Founded on December 4, 1906, Alpha Phi Alpha, the first, largest, and most influential intercollegiate Greek-letter fraternity established for African Americans, has supplied voice and vision to the struggle of African-Americans and people of color around the world. Initially, the Fraternity served as a means of intellectual advancement and support for men of color at Cornell. As founder Henry Arthur Callis euphemistically stated—because the half-dozen African American students at Cornell University during the school year 1904-05 did not return to campus the following year, the incoming students in 1905-06, in founding Alpha Phi Alpha, were determined to bind themselves together to ensure that each would survive in the racially hostile environment.
Today, Alpha counts over 185,000 men among its brotherhood and has chartered over 850 chapters throughout all 50 states, the African continent, Europe, and the Caribbean. Alpha Phi Alpha has long stood at the forefront of the world community’s fight for civil rights through distinguished members such as W.E.B. DuBois, Congressman Adam Clayton Powell, Jr., United States Senator Edward Brooke, Rev. Dr. Martin Luther King, Jr., Supreme Court Justice Thurgood Marshall, United Nations Ambassador Andrew Young, and many others.

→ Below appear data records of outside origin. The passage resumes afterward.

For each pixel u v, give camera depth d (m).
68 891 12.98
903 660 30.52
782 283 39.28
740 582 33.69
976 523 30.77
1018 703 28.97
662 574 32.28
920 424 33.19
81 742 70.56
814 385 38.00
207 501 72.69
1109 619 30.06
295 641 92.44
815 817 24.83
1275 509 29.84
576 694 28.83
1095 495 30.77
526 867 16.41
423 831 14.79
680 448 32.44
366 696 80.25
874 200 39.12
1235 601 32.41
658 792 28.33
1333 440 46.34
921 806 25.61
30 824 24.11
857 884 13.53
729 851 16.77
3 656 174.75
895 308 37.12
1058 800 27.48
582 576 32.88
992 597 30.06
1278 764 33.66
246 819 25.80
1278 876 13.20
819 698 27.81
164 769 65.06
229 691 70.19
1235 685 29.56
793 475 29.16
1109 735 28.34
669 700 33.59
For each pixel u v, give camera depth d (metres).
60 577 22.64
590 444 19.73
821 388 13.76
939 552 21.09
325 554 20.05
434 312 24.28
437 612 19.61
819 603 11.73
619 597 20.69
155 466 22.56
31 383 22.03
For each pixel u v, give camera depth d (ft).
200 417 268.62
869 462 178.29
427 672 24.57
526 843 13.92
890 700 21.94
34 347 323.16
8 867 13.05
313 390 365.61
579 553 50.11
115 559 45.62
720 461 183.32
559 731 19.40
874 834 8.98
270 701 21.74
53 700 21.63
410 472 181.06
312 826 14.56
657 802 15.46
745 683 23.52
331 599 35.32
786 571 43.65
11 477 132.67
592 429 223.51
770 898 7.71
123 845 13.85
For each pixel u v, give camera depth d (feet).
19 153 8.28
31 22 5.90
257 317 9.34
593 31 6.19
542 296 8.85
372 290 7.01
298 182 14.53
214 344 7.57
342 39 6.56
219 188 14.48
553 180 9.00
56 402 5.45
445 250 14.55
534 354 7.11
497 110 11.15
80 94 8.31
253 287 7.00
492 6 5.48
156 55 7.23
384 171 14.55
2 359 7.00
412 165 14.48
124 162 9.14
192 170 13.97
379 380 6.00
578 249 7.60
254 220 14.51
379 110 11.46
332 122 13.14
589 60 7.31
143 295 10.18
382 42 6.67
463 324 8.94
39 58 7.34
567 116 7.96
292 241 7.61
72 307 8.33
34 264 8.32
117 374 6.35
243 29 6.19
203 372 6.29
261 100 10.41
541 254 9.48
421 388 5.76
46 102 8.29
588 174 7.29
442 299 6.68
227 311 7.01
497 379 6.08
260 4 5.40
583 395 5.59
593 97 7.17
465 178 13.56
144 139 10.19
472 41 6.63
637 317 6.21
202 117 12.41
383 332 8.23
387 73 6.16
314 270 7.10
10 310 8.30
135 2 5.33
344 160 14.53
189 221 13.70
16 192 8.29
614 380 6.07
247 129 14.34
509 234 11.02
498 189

The founders, students at Cornell University in Ithaca, New York, are known as the Seven Jewels. They are Henry Arthur Callis, Charles Henry Chapman, Eugene Kinckle Jones, George Biddle Kelley, Nathaniel Allison Murray, Robert Harold Ogle, and Vertner Woodson Tandy. These young, visionary men recognized the need for a strong bond in an institution of higher learning that traditionally didn’t cater to men of African descent. They were keenly aware of how the ills of racism, discrimination, and prejudice systematically plagued African Americans, and sought to use the bonds of brotherhood to help each other, as well as, members of the campus and neighboring community march onward and upward.